Solution: Use High Dynamic Range images that contain relative brightnesses even inside a washed-out area. With a low-end camera like mine, I can take multiple exposures of the scene and then reassemble them automatically into an HDR image. Tools that might be able to do this include cinepaint, HDR Shop, and qtpfsgui. Then when I want to see a particular mix of lights, I add my per-light HDR images with the appropriate scale factors and clip the result to white. The result should be like I took a real photo of that light combination.

New problem: Unless my input images (HDR or not) are all calibrated to the same brightness scale, my resulting image will be incorrect. E.g. if light1 is dim and light2 is bright, my simple camera will probably auto-expose light1 to be brighter than it really is and vice versa on light2. My resulting images will be incorrectly low-contrast-- each light will have been adjusted towards the middle. If I use my digital camera to take the photos, I might be able to get some EXIF correction data. But if I use my laptop webcam, I don't think I can ever learn the auto-adjustment level. It would be nice to know the scale factor of each of the input images so we can normalize them before adding them.

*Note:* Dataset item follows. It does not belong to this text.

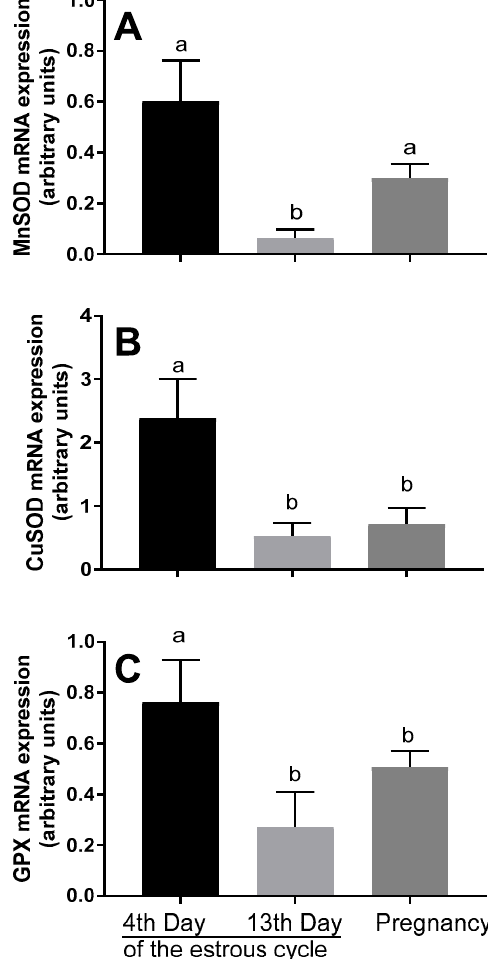
Figure 3. mRNA expression of MnSOD ( A ), CuSOD ( B ), and GPX ( C ) in red deer blastocysts developed from the oocytes collected on the 4th day versus the 13th day of the estrous cycle versus during pregnancy, as determined by real-time PCR. Data were normalized against the mRNA expression of the internal control gene GAPDH . Bars represent the mean ± SEM. Di ff erent letters (a, b) indicate statistically significant di ff erences. p < 0.05 was considered statistically significant.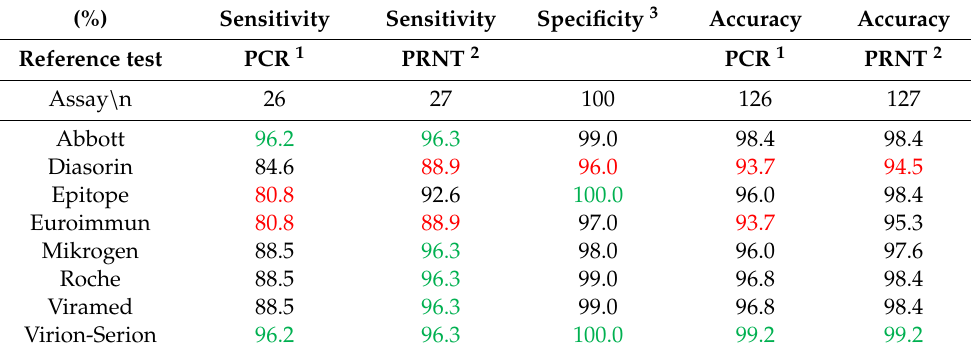
Figure 1. Detection of severe acute respiratory syndrome coronavirus 2 (SARS-CoV-2) immunoglobulin G (IgG)/total antibodies in PCR-confirmed cases. Serum samples (N = 37) obtained from 26 SARS-CoV-2-infected patients (Pat.) were tested. A signal (S)/cut-off (CO) value ≥ 1 is considered as positive for SARS-CoV-2 IgG/total antibodies. The time in days after PCR (d.a.P.) and sample submission, as well as results of the ViraChip ® IgG test (Viramed, VM), of the plaque reduction neutralization assay (PRNT, Figure S1), and of both recom Line assays (blot v1 and v2) are listed in the table. p, positive; n, negative; and nd, not determined. For better clarity, positive test results are printed in red in the table. Table 1. Sensitivities, specificities, and accuracies of eight severe acute respiratory syndrome coronavirus 2 (SARS-CoV-2) immunoglobulin G (IgG) or total antibody assays calculated from the results of two reference tests. The highest values are shown in green; the lowest values are marked in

New solution: After taking the per-light images, take another picture that has all the lights on (or a few pics of various known combos). Then solve for the scale factors on each light's image that would lead to the measured combo image. Each pixel in the allLights image is a combination like this:

scale1*light1(x,y) + scale2*light2(x,y) + ... = scaleAll*allLights(x,y)

There are a lot more pixels in each image than there are unknown scale factors, so this should be solvable. Once we figure out the scale factors, we can start making accurate sums of the input images.

 

2008-10-19T01:53:10 Running firefox 3.1 under 64-bit ubuntu:

If you get firefox 3.1 and try to run it on a 64-bit ubuntu hardy install, you'll probably get this failure:

./firefox-bin: error while loading shared libraries: libdbus-glib-1.so.2: cannot open shared object file: No such file or directory

  1. Go get the i386 version of libdbus-glib and save the .deb file somewhere.
  2. Run "file-roller /tmp/libdbus-glib-1-2_0.74-2_i386.deb".
  3. Go into data.tar.gz -> . -> usr -> lib, and copy libdbus-glib-1.so.2.1.0 to your firefox 3.1 directory.
  4. Rename it to lose the ".1.0" at the end.

Now you should be able to test firefox 3.1 and play some of the videos from here. The one called 'video embedded in svg' is impressive, although on my system I only got one video at a time and the audio sync drifted. See this screencast (or youtube) for what it should look like.

2008-10-26T17:58:40 Positioning via wifi strength:

Because I just re-fixed the wifi on one of my laptops and because I just read this idea for estimating position by wifi signal strength, I started measuring the strength of my two APs and some neighbor ones as I walked around my house. The result looks like this:

I'm getting close to having my hardware arranged well enough that 4 rooms will each have their own music servers. Everything I read recommends putting all your servers together in one closet, for wiring reasons. But if I'm going to have audio, light control, and other sensors everywhere, it seems like a win to spread the computers out around the house.

There will also be a few bluetooth sensors on those machines which could let me find the position of items like guests' cell phones. I hear the signal-strength resolution on those is much worse, but just knowing who is anywhere near the house is pretty good.